START Input data

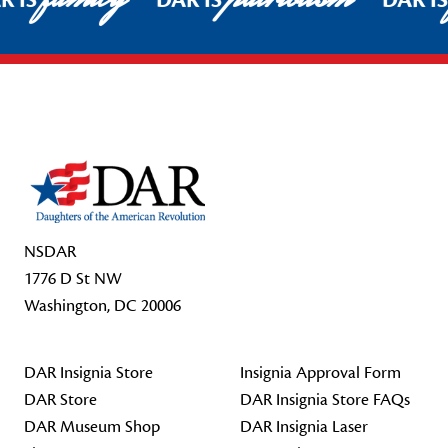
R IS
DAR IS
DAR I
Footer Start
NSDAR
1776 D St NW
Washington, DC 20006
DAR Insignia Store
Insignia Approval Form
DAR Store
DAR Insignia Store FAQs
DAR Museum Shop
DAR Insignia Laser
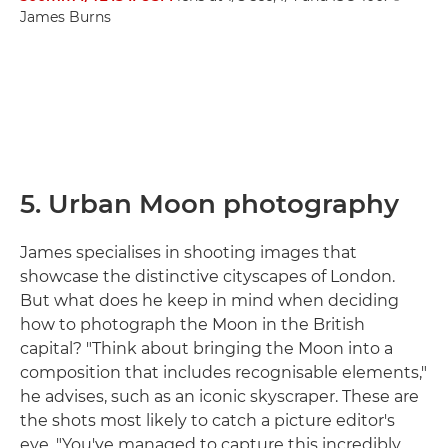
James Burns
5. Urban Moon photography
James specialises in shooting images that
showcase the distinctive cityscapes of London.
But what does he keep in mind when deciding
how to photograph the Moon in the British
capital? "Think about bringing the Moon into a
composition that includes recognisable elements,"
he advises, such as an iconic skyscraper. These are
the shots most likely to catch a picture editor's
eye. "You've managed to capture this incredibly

END Input data
START Input data

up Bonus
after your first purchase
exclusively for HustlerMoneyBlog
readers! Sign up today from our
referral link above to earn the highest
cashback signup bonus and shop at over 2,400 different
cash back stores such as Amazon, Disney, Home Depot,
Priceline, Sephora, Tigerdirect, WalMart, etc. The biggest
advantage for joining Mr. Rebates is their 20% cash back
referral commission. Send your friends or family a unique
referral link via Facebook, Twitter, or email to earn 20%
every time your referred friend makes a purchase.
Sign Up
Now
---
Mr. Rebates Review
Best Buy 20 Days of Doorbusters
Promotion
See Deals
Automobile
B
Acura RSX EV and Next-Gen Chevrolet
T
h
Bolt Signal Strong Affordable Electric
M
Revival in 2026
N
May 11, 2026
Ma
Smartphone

END Input data

> Aim of the task
Scan the material for the word "referral". Return every line where it is found.

> Response area
referral link above to earn the highest
referral commission. Send your friends or family a unique
referral link via Facebook, Twitter, or email to earn 20%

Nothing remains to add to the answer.